Top of MATERIAL TO PROCESS
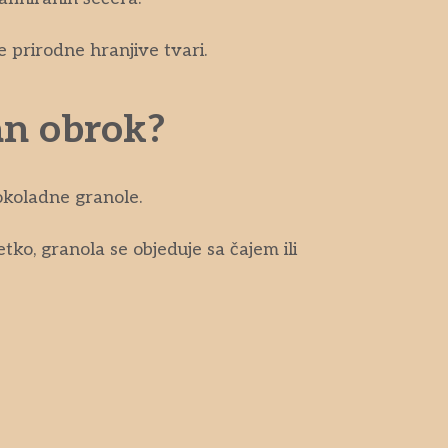
 prirodne hranjive tvari.
an obrok?
čokoladne granole.
etko, granola se objeduje sa čajem ili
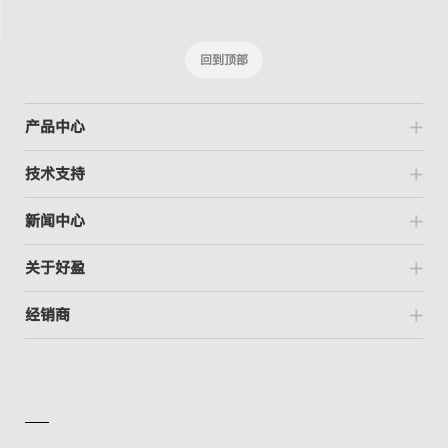
回到顶部
产品中心
技术支持
新闻中心
关于好盈
经销商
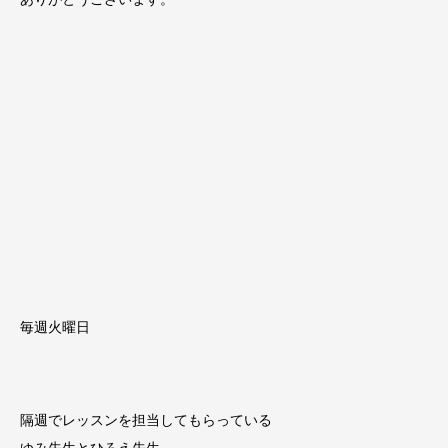
毎週火曜日
隔週でレッスンを担当してもらっている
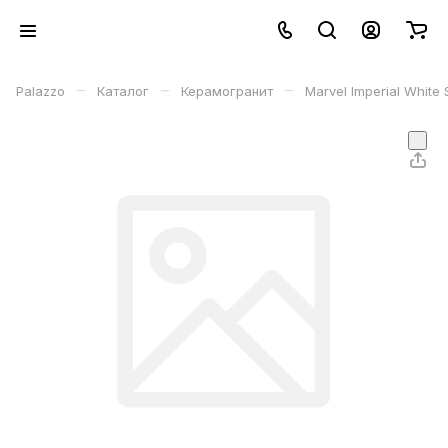
–
–
–
Palazzo
Каталог
Керамогранит
Marvel Imperial White 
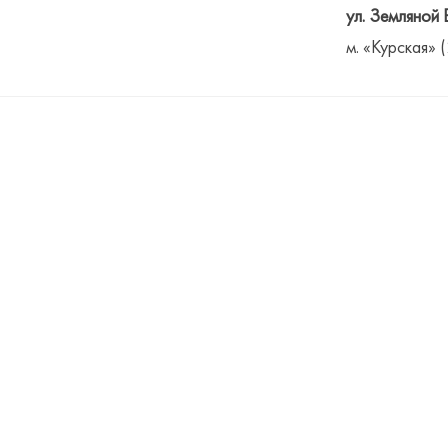
ул. Земляной 
м. «Курская» 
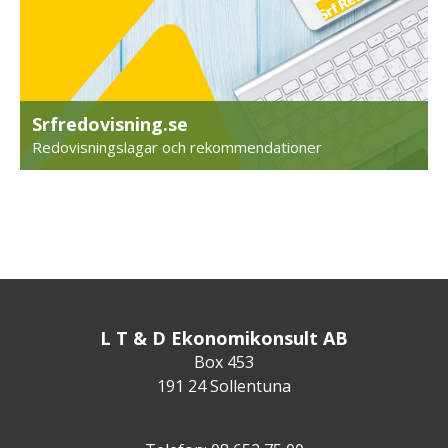
Srfredovisning.se
Redovisningslagar och rekommendationer
L T & D Ekonomikonsult AB
Box 453
191 24 Sollentuna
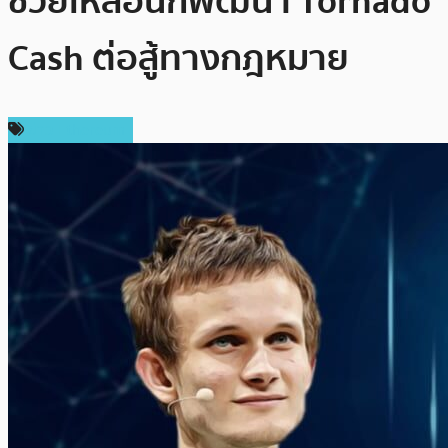
ช่วยเหลือนักพัฒนา Tornado
Cash ต่อสู้ทางกฎหมาย
ข่าว Ethereum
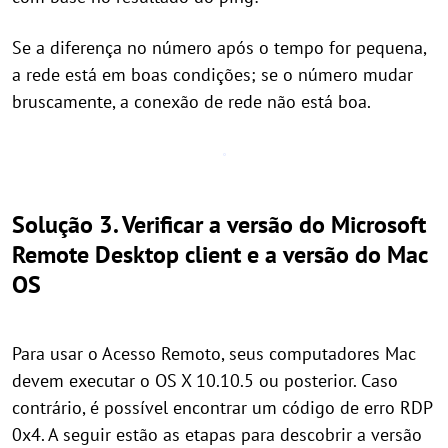
Se a diferença no número após o tempo for pequena,
a rede está em boas condições; se o número mudar
bruscamente, a conexão de rede não está boa.
Solução 3. Verificar a versão do Microsoft
Remote Desktop client e a versão do Mac
OS
Para usar o Acesso Remoto, seus computadores Mac
devem executar o OS X 10.10.5 ou posterior. Caso
contrário, é possível encontrar um código de erro RDP
0x4. A seguir estão as etapas para descobrir a versão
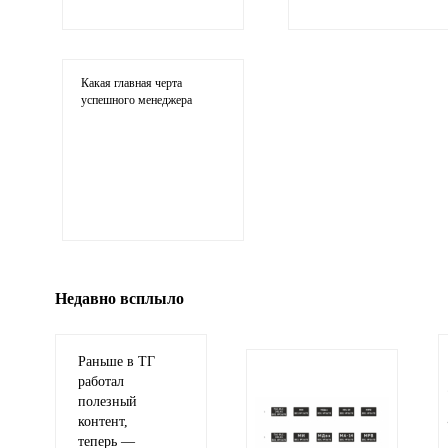
Ваши соображения
Какая главная черта
успешного менеджера
Иллюстрация
гиф или джипег шириной не более 700 пи
Недавно всплыло
Раньше в ТГ
работал
полезный
контент,
теперь —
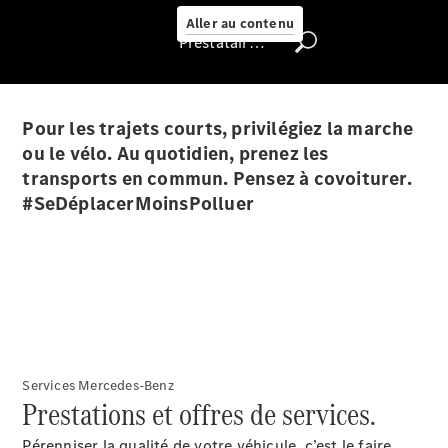
Select
Aller au contenu
Prestataire / Protection des données
Trouver un
véhicule
d'occasion
Pour les trajets courts, privilégiez la marche
Rechercher
un
ou le vélo. Au quotidien, prenez les
Distributeur
transports en commun. Pensez à covoiturer.
#SeDéplacerMoinsPolluer
Nous trouver
Services Mercedes-Benz
Prestations et offres de services.
Pérenniser la qualité de votre véhicule, c’est le faire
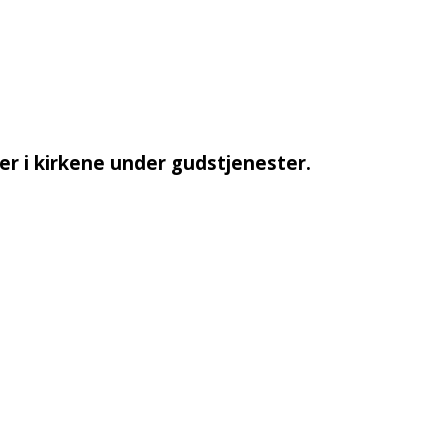
er i kirkene under gudstjenester.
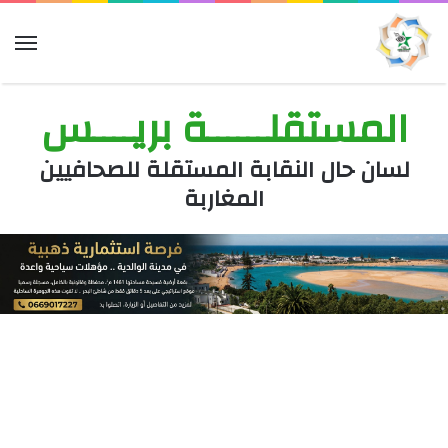
الق
المستقلــــــة بريــــس
لسان حال النقابة المستقلة للصحافيين
المغاربة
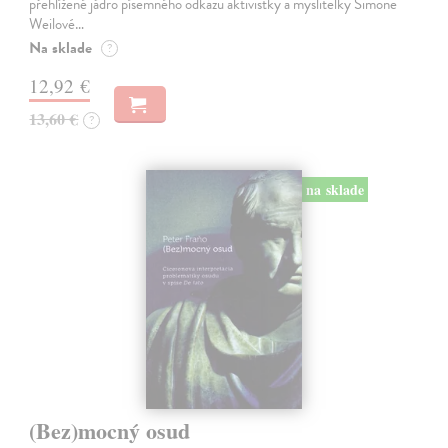
přehlížené jádro písemného odkazu aktivistky a myslitelky Simone
Weilové…
Na sklade
?
12,92 €
13,60 €
?
na sklade
(Bez)mocný osud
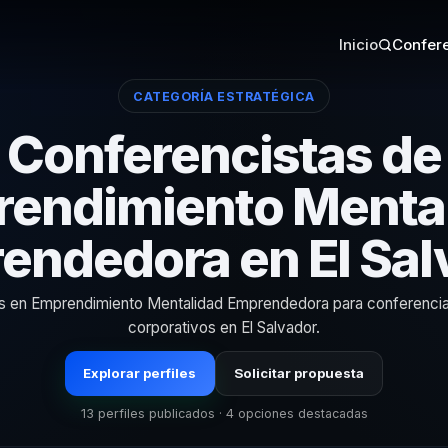
Inicio
Confere
CATEGORÍA ESTRATÉGICA
Conferencistas de
endimiento Menta
endedora en El Sal
as en Emprendimiento Mentalidad Emprendedora para conferenci
corporativos en El Salvador.
Explorar perfiles
Solicitar propuesta
13 perfiles publicados · 4 opciones destacadas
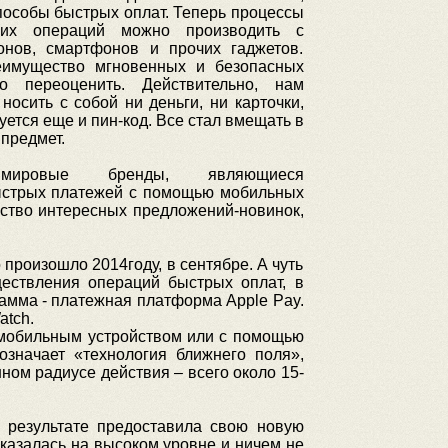
пособы быстрых оплат. Теперь процессы
гих операций можно производить с
нов, смартфонов и прочих гаджетов.
еимущество мгновенных и безопасных
о переоценить. Действительно, нам
носить с собой ни деньги, ни карточки,
уется еще и пин-код. Все стал вмещать в
 предмет.
мировые бренды, являющиеся
быстрых платежей с помощью мобильных
ество интересных предложений-новинок,
произошло 2014году, в сентябре. А чуть
ществления операций быстрых оплат, в
амма - платежная платформа Apple Pay.
atch.
е мобильным устройством или с помощью
означает «технология ближнего поля»,
ом радиусе действия – всего около 15-
в результате предоставила свою новую
оказалась на высоком уровне и ничем не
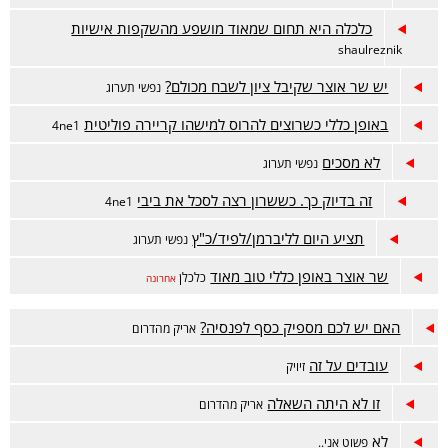
כלכלה היא תחום שמאוד מושפע מהשקפות אישיות
shaulreznik
יש שר אוצר שקיבל ציון לשבח מכולם?
נפשי תערוג
באופן כללי כשרוצים להרוס למישהו קריירה פוליטית
4ne1
לא מסכים
נפשי תערוג
זה בדיוק כך. כששרון רצה לסכל את ביבי
4ne1
תציע היום לליברמן/לפיד/כ"ץ
נפשי תערוג
שר אוצר באופן כללי טוב מאוד
כלכלן
אחרונה
האם יש לכם מספיק כסף לפנסיה?
אריק מהדרום
עובדים על זה
זיויק
זו לא היתה השאלה
אריק מהדרום
לא
פשוט אני..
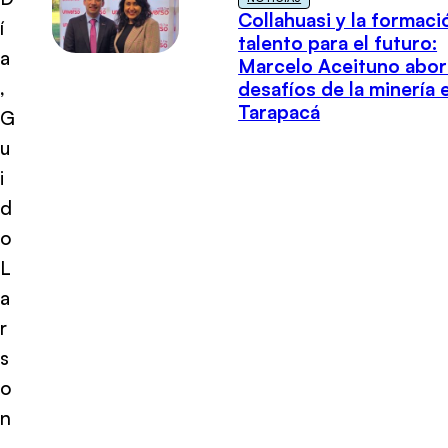
Collahuasi y la formaci
í
talento para el futuro:
a
Marcelo Aceituno abor
,
desafíos de la minería 
Tarapacá
G
u
i
d
o
L
a
r
s
o
n
,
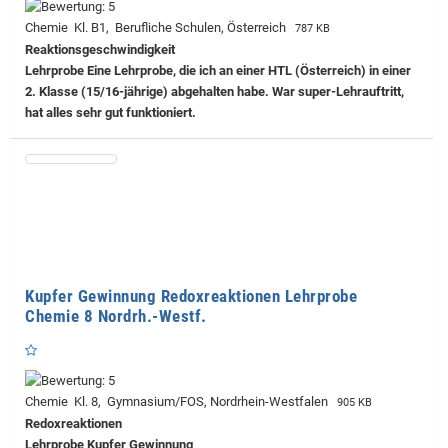
Chemie Kl. B1, Berufliche Schulen, Österreich
787 KB
Reaktionsgeschwindigkeit
Lehrprobe
Eine Lehrprobe, die ich an einer HTL (Österreich) in einer
2. Klasse (15/16-jährige) abgehalten habe. War super-Lehrauftritt,
hat alles sehr gut funktioniert.
Kupfer Gewinnung Redoxreaktionen Lehrprobe
Chemie 8 Nordrh.-Westf.
Chemie Kl. 8, Gymnasium/FOS, Nordrhein-Westfalen
905 KB
Redoxreaktionen
Lehrprobe
Kupfer Gewinnung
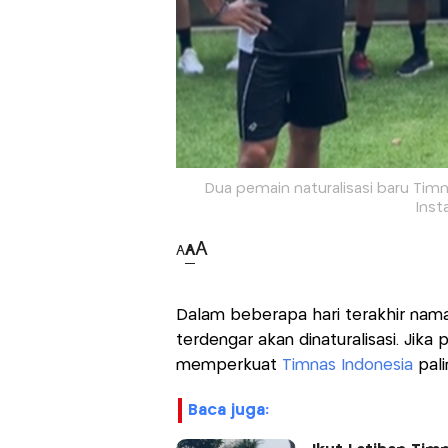
Dua pemain naturalisasi baru Timna
Inst
A
A
A
Dalam beberapa hari terakhir nama 
terdengar akan dinaturalisasi. Jika 
memperkuat
Timnas Indonesia
pal
baca juga:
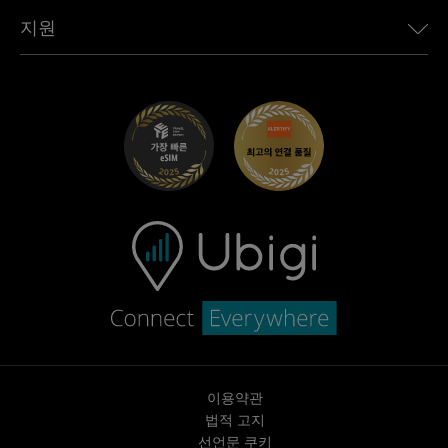
Toyota용 Ubigi
직원 연결
Ubigi 앱
지원
Mini용 Ubigi
제휴 프로그램
Ubigi.com
Maserati용 Ubigi
총판 프로그램
UbiClub – 멤버십 프로그램
시작하기
Fiat용 Ubigi
친구 프로그램 추천
문제 해결
경력 기회
고객 센터
지원팀에 문의
이용약관
법적 고지
선언문 쿠키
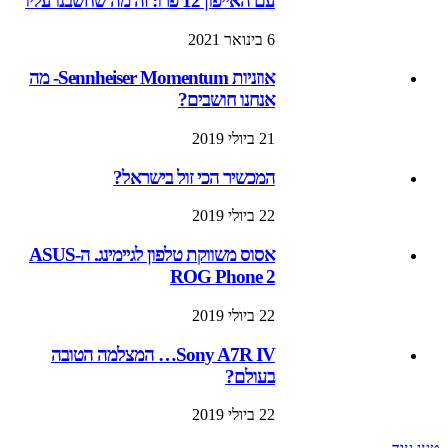
עם האייפון 12 פרו: זה מה שחשבנו עליו
6 בינואר 2021
אוזניות Sennheiser Momentum- מה
אנחנו חושבים?
21 ביולי 2019
המכשיר הכי זול בישראל?
22 ביולי 2019
אסוס משווקת טלפון לגיימינג. ה-ASUS
ROG Phone 2
22 ביולי 2019
Sony A7R IV… המצלמה הטובה
בעולם?
22 ביולי 2019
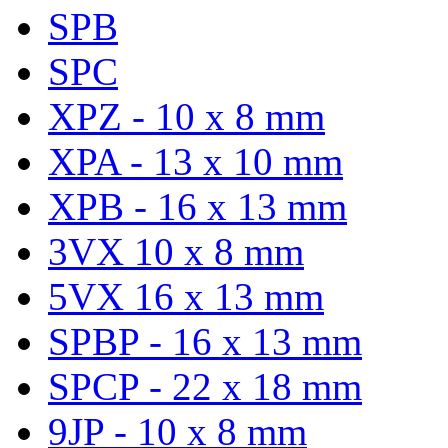
SPB
SPC
XPZ - 10 x 8 mm
XPA - 13 x 10 mm
XPB - 16 x 13 mm
3VX 10 x 8 mm
5VX 16 x 13 mm
SPBP - 16 x 13 mm
SPCP - 22 x 18 mm
9JP - 10 x 8 mm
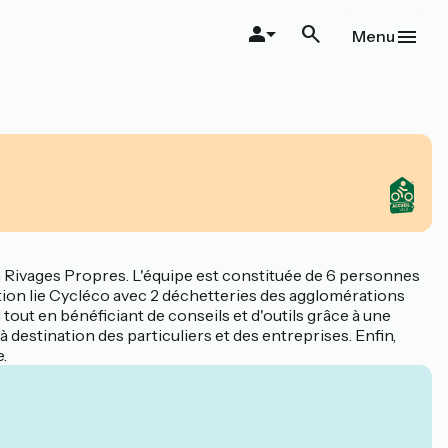
Menu
on Rivages Propres. L'équipe est constituée de 6 personnes
tion lie Cycléco avec 2 déchetteries des agglomérations
l tout en bénéficiant de conseils et d'outils grâce à une
à destination des particuliers et des entreprises. Enfin,
.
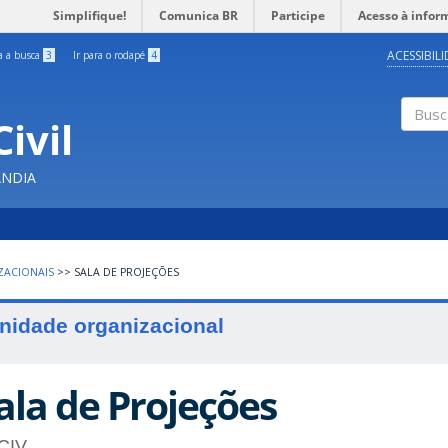
Simplifique!
Comunica BR
Participe
Acesso à infor
ACESSIBIL
ra a busca
3
Ir para o rodapé
4
ivil
Buscar
ÂNDIA
ZACIONAIS
>>
SALA DE PROJEÇÕES
nidade organizacional
ala de Projeções
CIV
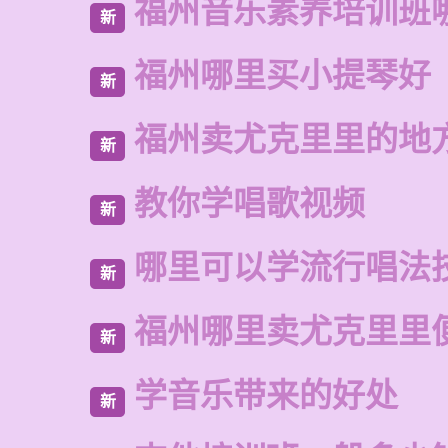
福州音乐素养培训班
新
福州哪里买小提琴好
新
福州卖尤克里里的地
新
教你学唱歌视频
新
哪里可以学流行唱法
新
福州哪里卖尤克里里
新
学音乐带来的好处
新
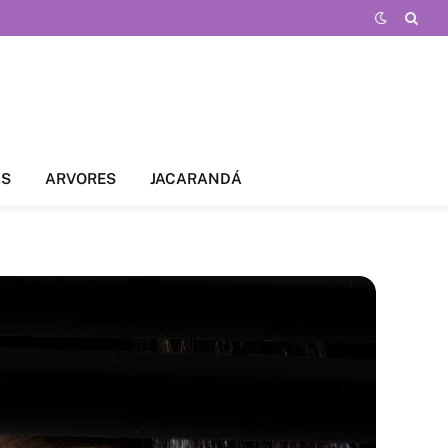
AS
ARVORES
JACARANDÁ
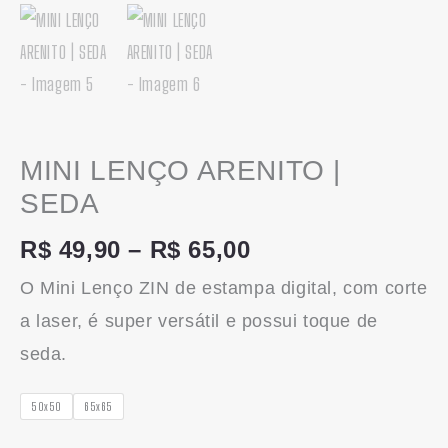
MINI LENÇO ARENITO |
SEDA
R$
49,90
–
R$
65,00
O Mini Lenço ZIN de estampa digital, com corte
a laser, é super versátil e possui toque de
seda.
50x50
65x65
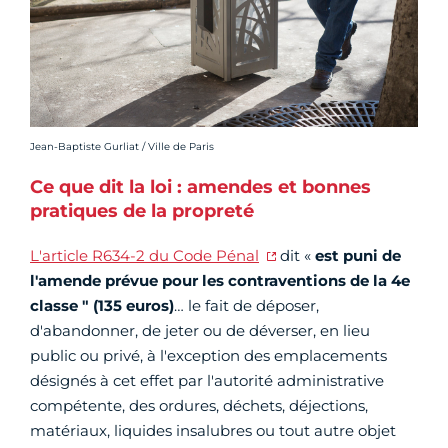
Crédit photo :
Jean-Baptiste Gurliat / Ville de Paris
Ce que dit la loi : amendes et bonnes
pratiques de la propreté
L'article R634-2 du Code Pénal
dit «
est puni de
l'amende prévue pour les contraventions de la 4e
classe " (135 euros)
… le fait de déposer,
d'abandonner, de jeter ou de déverser, en lieu
public ou privé, à l'exception des emplacements
désignés à cet effet par l'autorité administrative
compétente, des ordures, déchets, déjections,
matériaux, liquides insalubres ou tout autre objet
Bottom of MATERIAL TO PROCESS
Find the string "está" in the records, then copy each line where it occurs.

__EXPECTED ANSWER__.
a rede está em boas condições; se o número mudar
bruscamente, a conexão de rede não está boa.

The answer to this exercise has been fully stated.